| Directions |
Copy the listing below word for word, beginning at the line that contains "pose: elev=233.5 azim=287.5" and stopping after the last line of the listing.

═════ Data for processing

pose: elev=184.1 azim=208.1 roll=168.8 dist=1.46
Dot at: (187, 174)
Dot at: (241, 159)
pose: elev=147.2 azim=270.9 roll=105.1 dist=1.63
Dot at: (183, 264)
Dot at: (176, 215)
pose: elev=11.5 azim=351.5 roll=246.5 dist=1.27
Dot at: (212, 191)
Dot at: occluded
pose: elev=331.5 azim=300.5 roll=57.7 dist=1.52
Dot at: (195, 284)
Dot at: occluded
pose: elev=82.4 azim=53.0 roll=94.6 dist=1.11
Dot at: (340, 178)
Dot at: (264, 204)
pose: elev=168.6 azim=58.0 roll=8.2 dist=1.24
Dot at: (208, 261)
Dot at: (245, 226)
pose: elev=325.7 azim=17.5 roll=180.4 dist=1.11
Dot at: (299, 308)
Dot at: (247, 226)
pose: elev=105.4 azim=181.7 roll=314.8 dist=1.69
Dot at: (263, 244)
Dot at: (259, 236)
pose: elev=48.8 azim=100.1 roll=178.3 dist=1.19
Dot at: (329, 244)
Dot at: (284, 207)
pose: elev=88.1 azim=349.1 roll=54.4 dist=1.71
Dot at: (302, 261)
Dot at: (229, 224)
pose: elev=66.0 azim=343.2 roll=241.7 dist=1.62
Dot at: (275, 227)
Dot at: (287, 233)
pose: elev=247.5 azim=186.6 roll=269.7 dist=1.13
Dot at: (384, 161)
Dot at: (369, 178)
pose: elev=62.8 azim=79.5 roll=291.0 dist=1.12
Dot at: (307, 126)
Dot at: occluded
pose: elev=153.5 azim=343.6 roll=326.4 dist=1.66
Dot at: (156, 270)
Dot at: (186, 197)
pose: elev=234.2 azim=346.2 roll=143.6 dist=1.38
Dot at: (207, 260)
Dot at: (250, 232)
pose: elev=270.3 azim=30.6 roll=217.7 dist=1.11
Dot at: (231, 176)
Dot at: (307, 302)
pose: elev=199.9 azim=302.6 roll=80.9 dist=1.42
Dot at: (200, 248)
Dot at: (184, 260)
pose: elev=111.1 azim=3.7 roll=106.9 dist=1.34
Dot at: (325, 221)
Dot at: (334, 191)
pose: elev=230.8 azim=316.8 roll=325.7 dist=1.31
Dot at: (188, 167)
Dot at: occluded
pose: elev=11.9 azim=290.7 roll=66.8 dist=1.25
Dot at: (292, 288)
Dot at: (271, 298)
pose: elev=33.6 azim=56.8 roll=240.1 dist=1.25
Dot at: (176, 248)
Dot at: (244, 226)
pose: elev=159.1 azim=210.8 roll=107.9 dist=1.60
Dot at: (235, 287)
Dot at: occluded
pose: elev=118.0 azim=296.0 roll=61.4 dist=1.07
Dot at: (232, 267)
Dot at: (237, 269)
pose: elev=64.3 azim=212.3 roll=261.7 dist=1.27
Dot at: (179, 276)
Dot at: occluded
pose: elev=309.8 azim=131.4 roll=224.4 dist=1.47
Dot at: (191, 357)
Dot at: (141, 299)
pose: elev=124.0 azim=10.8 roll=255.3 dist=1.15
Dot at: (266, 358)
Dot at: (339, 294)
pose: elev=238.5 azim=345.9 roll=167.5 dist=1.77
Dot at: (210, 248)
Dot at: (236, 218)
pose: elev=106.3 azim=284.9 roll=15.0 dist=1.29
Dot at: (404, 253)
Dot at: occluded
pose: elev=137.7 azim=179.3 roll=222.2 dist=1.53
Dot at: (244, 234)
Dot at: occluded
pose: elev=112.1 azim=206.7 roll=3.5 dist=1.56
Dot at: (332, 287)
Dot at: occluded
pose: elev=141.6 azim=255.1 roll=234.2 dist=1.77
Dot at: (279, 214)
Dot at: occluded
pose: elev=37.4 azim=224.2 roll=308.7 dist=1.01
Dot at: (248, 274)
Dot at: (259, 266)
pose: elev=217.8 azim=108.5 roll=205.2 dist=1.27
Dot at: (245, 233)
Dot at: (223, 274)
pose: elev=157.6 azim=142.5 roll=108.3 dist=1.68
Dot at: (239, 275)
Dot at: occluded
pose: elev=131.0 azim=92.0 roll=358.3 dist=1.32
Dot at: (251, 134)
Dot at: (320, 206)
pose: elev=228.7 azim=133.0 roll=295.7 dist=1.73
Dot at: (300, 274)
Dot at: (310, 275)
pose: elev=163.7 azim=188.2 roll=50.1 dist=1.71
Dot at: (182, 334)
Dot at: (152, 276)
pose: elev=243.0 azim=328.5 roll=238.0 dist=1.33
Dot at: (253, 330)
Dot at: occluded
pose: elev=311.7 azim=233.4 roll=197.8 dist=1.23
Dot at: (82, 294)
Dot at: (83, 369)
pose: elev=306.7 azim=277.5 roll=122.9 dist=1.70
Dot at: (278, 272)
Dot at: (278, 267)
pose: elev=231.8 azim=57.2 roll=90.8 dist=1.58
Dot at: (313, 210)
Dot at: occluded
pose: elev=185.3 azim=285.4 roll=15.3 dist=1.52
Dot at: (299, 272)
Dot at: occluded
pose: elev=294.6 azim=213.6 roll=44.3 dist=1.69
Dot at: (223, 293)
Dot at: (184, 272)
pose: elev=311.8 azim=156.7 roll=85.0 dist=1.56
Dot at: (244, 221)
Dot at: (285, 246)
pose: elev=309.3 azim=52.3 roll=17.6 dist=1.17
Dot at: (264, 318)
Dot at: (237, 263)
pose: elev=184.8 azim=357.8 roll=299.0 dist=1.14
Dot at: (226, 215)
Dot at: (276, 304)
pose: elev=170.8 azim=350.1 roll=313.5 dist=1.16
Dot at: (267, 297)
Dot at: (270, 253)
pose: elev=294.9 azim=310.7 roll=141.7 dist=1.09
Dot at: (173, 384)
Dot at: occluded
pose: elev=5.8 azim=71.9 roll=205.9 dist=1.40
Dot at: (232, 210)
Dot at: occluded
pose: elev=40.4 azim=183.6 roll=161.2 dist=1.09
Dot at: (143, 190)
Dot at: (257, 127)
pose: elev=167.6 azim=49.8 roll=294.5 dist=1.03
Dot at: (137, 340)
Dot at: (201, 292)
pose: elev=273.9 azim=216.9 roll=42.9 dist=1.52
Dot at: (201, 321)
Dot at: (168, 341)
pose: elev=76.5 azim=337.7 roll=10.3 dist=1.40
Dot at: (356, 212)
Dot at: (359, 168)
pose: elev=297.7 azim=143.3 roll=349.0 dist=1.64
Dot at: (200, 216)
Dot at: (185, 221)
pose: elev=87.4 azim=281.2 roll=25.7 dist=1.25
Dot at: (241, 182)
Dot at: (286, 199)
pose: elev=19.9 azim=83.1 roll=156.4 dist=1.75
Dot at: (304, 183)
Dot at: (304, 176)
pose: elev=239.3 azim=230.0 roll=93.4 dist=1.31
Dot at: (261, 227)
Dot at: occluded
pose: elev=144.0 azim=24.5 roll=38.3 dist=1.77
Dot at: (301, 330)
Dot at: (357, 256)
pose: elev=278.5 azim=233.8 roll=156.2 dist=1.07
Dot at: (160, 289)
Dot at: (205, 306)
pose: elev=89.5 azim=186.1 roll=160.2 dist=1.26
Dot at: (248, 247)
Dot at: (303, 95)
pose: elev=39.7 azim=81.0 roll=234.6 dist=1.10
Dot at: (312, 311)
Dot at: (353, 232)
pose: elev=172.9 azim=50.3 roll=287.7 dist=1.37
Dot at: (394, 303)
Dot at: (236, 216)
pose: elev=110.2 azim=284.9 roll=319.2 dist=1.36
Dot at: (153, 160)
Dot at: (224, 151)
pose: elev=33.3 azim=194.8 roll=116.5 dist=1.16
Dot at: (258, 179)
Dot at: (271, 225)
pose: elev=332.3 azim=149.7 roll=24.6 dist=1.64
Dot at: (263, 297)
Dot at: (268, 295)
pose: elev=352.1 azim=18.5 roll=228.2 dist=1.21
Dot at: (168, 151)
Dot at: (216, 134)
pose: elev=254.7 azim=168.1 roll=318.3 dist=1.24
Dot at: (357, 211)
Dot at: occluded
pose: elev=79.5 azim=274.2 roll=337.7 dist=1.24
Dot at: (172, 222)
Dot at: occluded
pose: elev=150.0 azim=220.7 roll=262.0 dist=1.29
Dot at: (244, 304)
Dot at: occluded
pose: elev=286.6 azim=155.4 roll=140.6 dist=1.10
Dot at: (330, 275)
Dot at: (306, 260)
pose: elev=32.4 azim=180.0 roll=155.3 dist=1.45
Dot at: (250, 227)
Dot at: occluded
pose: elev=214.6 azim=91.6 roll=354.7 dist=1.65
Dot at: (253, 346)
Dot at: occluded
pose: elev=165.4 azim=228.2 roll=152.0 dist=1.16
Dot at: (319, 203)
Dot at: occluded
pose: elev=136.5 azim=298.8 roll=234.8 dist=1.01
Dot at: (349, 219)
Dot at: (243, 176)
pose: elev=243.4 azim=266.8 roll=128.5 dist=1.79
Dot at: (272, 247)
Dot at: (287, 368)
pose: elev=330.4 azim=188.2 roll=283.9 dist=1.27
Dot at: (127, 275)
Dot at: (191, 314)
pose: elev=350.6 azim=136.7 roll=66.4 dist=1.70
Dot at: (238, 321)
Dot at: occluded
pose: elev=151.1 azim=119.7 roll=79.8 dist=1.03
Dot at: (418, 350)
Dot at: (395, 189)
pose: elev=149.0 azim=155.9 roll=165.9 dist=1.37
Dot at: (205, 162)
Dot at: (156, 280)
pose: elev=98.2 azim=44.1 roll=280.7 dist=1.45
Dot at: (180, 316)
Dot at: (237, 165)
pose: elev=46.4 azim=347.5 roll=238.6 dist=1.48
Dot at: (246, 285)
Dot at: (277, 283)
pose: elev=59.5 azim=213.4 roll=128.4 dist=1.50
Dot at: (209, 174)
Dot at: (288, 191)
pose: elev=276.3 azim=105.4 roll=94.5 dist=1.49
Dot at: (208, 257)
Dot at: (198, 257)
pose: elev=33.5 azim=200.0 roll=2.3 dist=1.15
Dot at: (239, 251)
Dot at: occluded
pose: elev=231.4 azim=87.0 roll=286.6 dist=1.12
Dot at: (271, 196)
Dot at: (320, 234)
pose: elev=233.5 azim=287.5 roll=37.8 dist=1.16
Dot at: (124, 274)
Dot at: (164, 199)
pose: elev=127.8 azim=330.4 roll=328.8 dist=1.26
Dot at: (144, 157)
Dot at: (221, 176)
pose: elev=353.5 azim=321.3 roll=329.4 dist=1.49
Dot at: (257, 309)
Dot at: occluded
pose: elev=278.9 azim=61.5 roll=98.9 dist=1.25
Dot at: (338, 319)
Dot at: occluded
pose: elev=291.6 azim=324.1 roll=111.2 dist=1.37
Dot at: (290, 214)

══════════

| Expected answer |
pose: elev=233.5 azim=287.5 roll=37.8 dist=1.16
Dot at: (124, 274)
Dot at: (164, 199)
pose: elev=127.8 azim=330.4 roll=328.8 dist=1.26
Dot at: (144, 157)
Dot at: (221, 176)
pose: elev=353.5 azim=321.3 roll=329.4 dist=1.49
Dot at: (257, 309)
Dot at: occluded
pose: elev=278.9 azim=61.5 roll=98.9 dist=1.25
Dot at: (338, 319)
Dot at: occluded
pose: elev=291.6 azim=324.1 roll=111.2 dist=1.37
Dot at: (290, 214)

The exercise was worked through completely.